実数の平方
実数の平方について
不等式の性質より, $a \gt 0$ のとき$a^2 \gt 0,a \lt 0$ のとき $a^2 \gt 0$ である. また, $a = 0$ のときは $a^2 = 0$ であるから,次の不等式が成り立つ.
実数の平方
$a$ が実数のとき, $a^2 \geqq 0$ が成り立つ.等号が成り立つのは $a = 0$ のときに限る.

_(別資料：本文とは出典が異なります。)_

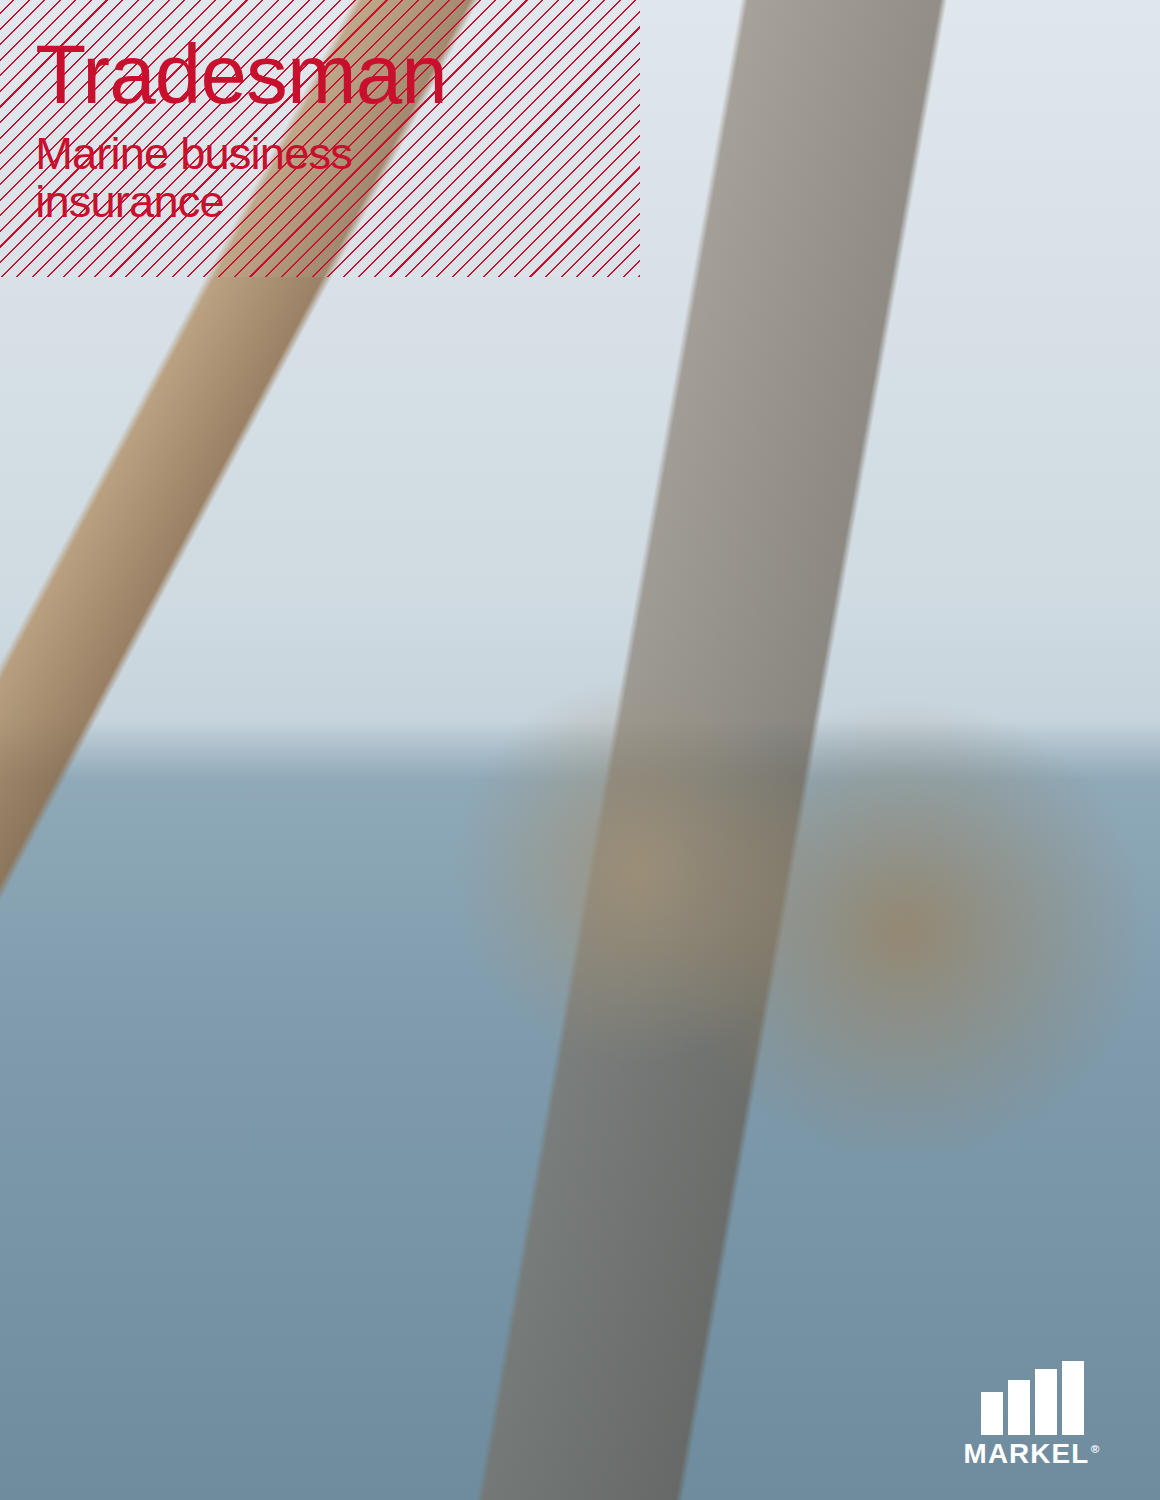Tradesman Marine business
insurance
MARKEL®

この性質は,2次関数などですでに何度も使われているが,ここであらためて確認しておく.
実数の平方を利用した不定式の証明
次の不等式を証明せよ.等号のあるものについては,等号が成り立つ場合を調べよ.
- $ (x+y)^2-2xy \geqq x^2-y^2 $
- $x^3 \gt y^3$ のとき,$x \gt y$
- $x \geqq y \geqq 0$ のとき,
$\sqrt{x}+\sqrt{y}\leqq \sqrt{2(x+y)}$
(左辺) $−$ (右辺)を計算すると
(左辺) $−$ (右辺) \begin{eqnarray} &=&(x+y)^2-2xy-(x^2-y^2)\\ &=&(x^2+y^2+2xy)-2xy-x^2+y^2\\ &=&2y^2\geqq 0 \end{eqnarray} $\qquad\qquad \blacktriangleleft $実数の平方
より,(左辺) $\geqq$ (右辺)である.
また,等号が成立するのは, $2y^2 = 0$ ,すなわち $y = 0$ のときである.
条件式の(左辺) $−$ (右辺)を計算すると
\begin{align} &x^3-y^3>0 \\ \Leftrightarrow~&(x-y)(x^2+xy+y^2)>0 \\ \Leftrightarrow~&(x-y)\left\{\left(x+\dfrac{y}{2}\right)^2-\dfrac{y^2}{4}+y^2\right\}\\ >&0 \end{align} $\blacktriangleleft$平方完成をした \begin{align} \Leftrightarrow~&(x-y)\left\{\left(x+\dfrac{y}{2}\right)^2+\dfrac{3y^2}{4}\right\}\\ >&0 \end{align}$\tag{1}\label{jissuunoheihouriyouhutousikisyoumei}$
$\left(x+\dfrac{y}{2}\right)^2+\dfrac{3y^2}{4}\geqq0$ であるが,$\left(x+\dfrac{y}{2}\right)^2+\dfrac{3y^2}{4}=0$ のときは,$\eqref{jissuunoheihouriyouhutousikisyoumei}$が成り立たないので, $\left(x+\dfrac{y}{2}\right)^2+\dfrac{3y^2}{4}>0$ である. $\blacktriangleleft$ 実数の平方
よって,$\eqref{jissuunoheihouriyouhutousikisyoumei}$より $x − y > 0$ ,すなわち $x > y$ .
(右辺) $\geqq0$ ,(左辺) $\geqq0$ なので, (右辺) $^2 − $ (左辺)) $^2\geqq0$ を証明すればよい. $\blacktriangleleft$ 平方による比較
(右辺) $^2 − $ (左辺) $^2=\left(\sqrt{2(x+y)}\ \right)^2-\left(\sqrt{x}+\sqrt{y}\ \right)^2 $
\begin{align} &=2(x+y)-(x+2\sqrt{xy}+y)\\ &=x+y-2\sqrt{xy}\\ &=(\sqrt{x}-\sqrt{y}\ )^2\geqq0 \end{align} $\blacktriangleleft$ 実数の平方であるので,(右辺) $^2\geqq$ (左辺) $^2$であり, (右辺) $\geqq$ (左辺)である.
また,等号が成立するのは, $\sqrt{x}-\sqrt{y}=0$ ,すなわち $x = y$ のときである.